Obama unveiled several changes to the relatively new income-based repayment system for federal loans. His plan calls for reduced monthly repayments for borrowers with high debt and low income, and for a loan consolidation option offering lower interest rates. The reforms came amid increasing public pressure over mounting student loan burdens.

“Some of the information we have right now is preliminary, but what I’m being told by the Department of Education is that there will be some added relief for people on income-based repayment,” said Heather Jarvis, a student loan consultant. “It will be for people who borrowed their first student loan in 2008.”

That means law students who took out federal loans to help pay for their undergraduate degrees will see no benefit, Jarvis said. However, some law students likely will qualify for loan consolidation, she said.

The reforms apply only to federally guaranteed loans, not private student loans, said Radhika Singh Miller, program manager for educational debt relief and outreach at Equal Justice Works.

“What’s really missing is relief for those who had to borrow private loans,” Miller said. “And it’s not going to help those of us who have already graduated.”

The income-based repayment system went into effect for the class of 2009. The program limits monthly loan repayments according to income. Graduates who undertake long-term public interest careers can qualify for debt forgiveness.

At present, monthly federal student loan payments are capped at 15% of the borrower’s discretionary income, for people who signed up for income-based repayment. After the borrower makes qualifying payments for 25 years, the federal government will forgive any remaining loan debt. Last year, Congress modified the system to cap payments at 10% of a borrower’s discretionary income and forgive debt after 20 years. The changes were to benefit new borrowers beginning in 2014.

Obama would simply bump up the effective date to benefit graduates beginning in 2012 — provided they had not previously taken out federal student loans.

“It’s not going to change the options for most current law students,” Jarvis said. “They don’t want to open the floodgates.”

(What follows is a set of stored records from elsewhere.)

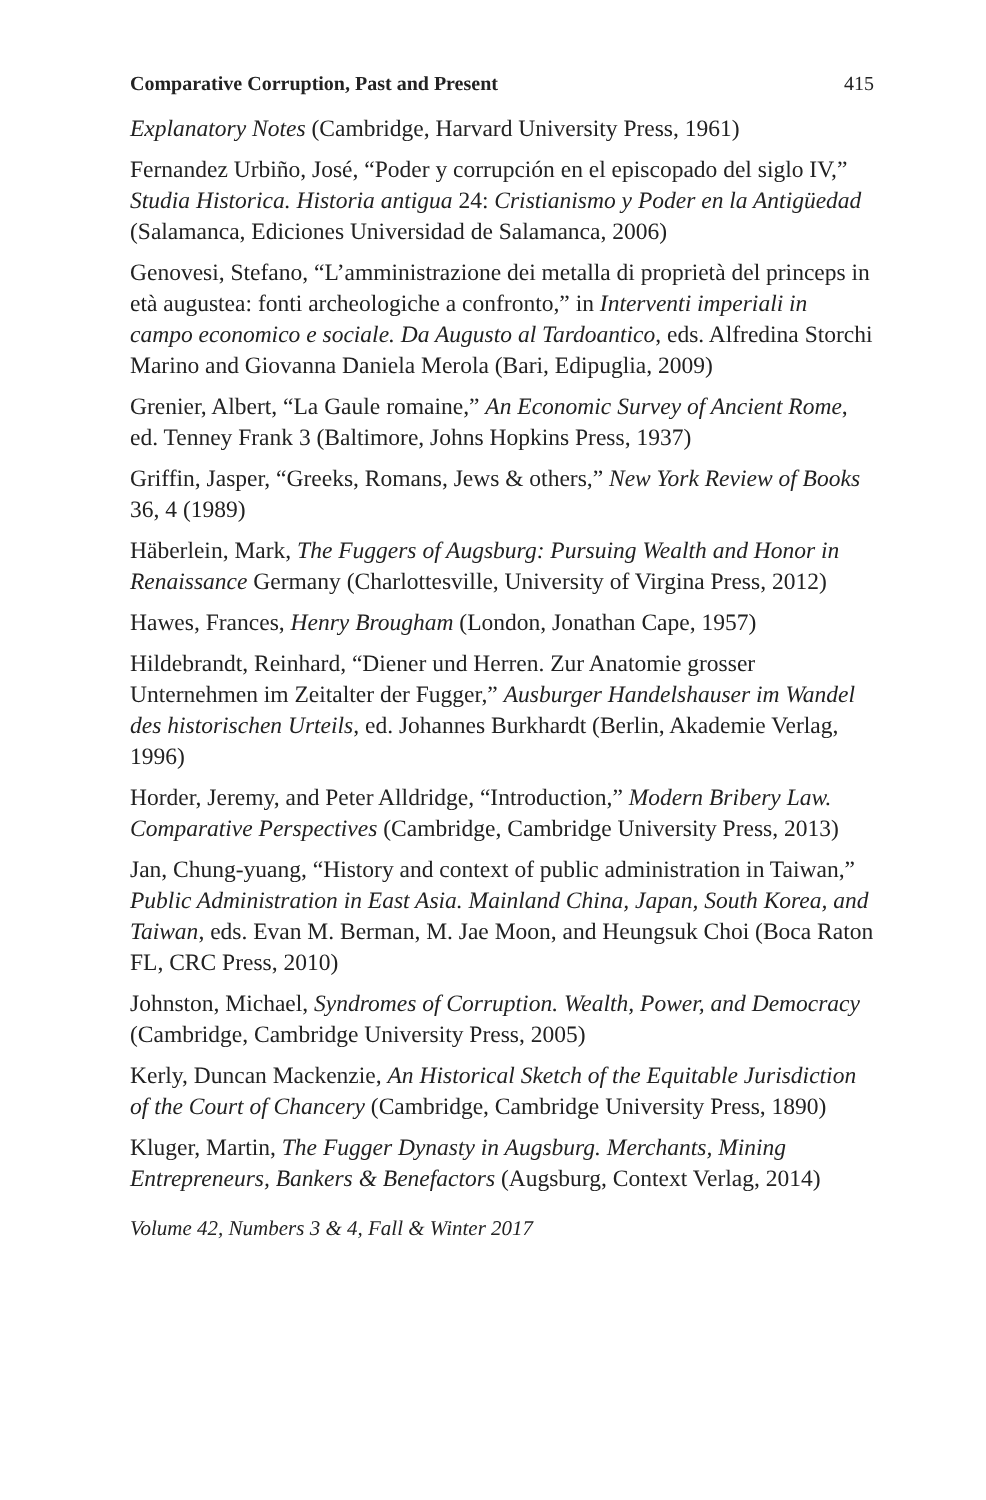Comparative Corruption, Past and Present 415
Explanatory Notes (Cambridge, Harvard University Press, 1961)
Fernandez Urbiño, José, “Poder y corrupción en el episcopado del siglo IV,” Studia Historica. Historia antigua 24: Cristianismo y Poder en la Antigüedad (Salamanca, Ediciones Universidad de Salamanca, 2006)
Genovesi, Stefano, “L’amministrazione dei metalla di proprietà del princeps in età augustea: fonti archeologiche a confronto,” in Interventi imperiali in campo economico e sociale. Da Augusto al Tardoantico, eds. Alfredina Storchi Marino and Giovanna Daniela Merola (Bari, Edipuglia, 2009)
Grenier, Albert, “La Gaule romaine,” An Economic Survey of Ancient Rome, ed. Tenney Frank 3 (Baltimore, Johns Hopkins Press, 1937)
Griffin, Jasper, “Greeks, Romans, Jews & others,” New York Review of Books 36, 4 (1989)
Häberlein, Mark, The Fuggers of Augsburg: Pursuing Wealth and Honor in Renaissance Germany (Charlottesville, University of Virgina Press, 2012)
Hawes, Frances, Henry Brougham (London, Jonathan Cape, 1957)
Hildebrandt, Reinhard, “Diener und Herren. Zur Anatomie grosser Unternehmen im Zeitalter der Fugger,” Ausburger Handelshauser im Wandel des historischen Urteils, ed. Johannes Burkhardt (Berlin, Akademie Verlag, 1996)
Horder, Jeremy, and Peter Alldridge, “Introduction,” Modern Bribery Law. Comparative Perspectives (Cambridge, Cambridge University Press, 2013)
Jan, Chung-yuang, “History and context of public administration in Taiwan,” Public Administration in East Asia. Mainland China, Japan, South Korea, and Taiwan, eds. Evan M. Berman, M. Jae Moon, and Heungsuk Choi (Boca Raton FL, CRC Press, 2010)
Johnston, Michael, Syndromes of Corruption. Wealth, Power, and Democracy (Cambridge, Cambridge University Press, 2005)
Kerly, Duncan Mackenzie, An Historical Sketch of the Equitable Jurisdiction of the Court of Chancery (Cambridge, Cambridge University Press, 1890)
Kluger, Martin, The Fugger Dynasty in Augsburg. Merchants, Mining Entrepreneurs, Bankers & Benefactors (Augsburg, Context Verlag, 2014)
Volume 42, Numbers 3 & 4, Fall & Winter 2017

Still, the focus on income-based repayment was a good thing, she said. Many recent graduates who qualify for that option don’t know it. According to Jarvis, recent figures indicate that about 450,000 graduates have signed up for income-based repayment, although millions qualify.

One change that might benefit law students is loan consolidation. The government will start offering that option for federal loans with an interest rate between 0.25 percent and 0.5 percent lower than the going rate of 6.8 percent, Miller said.

However, the only people who will qualify are those with a combination of federal direct loans and federal family educational loans — the latter, better known as FFELs, a type of loan that the government eliminated in 2010.

Law students graduating in 2011 may qualify for the new consolidation option; the government has said it will notify those who are eligible. The option will go into effect in 2012, and the class of 2011 will begin loan repayments several months earlier than that, Jarvis said. Therefore, borrowers who graduated in May should make their initial payments before consolidating their loans, or else ask for several months’ forbearance while they check whether they qualify for the new consolidation option, she said. Previously consolidated loans will not qualify for the new, lower-interest option.

A 0.5 percent decrease in the interest rate may not seem like much, but it can make a significant difference over 20 or 30 years, Miller said.

“One difference it might have is a reduction in the level of defaults,” Miller said. “It makes things easier when you have just one loan to keep up with and you’re making a single monthly payment.”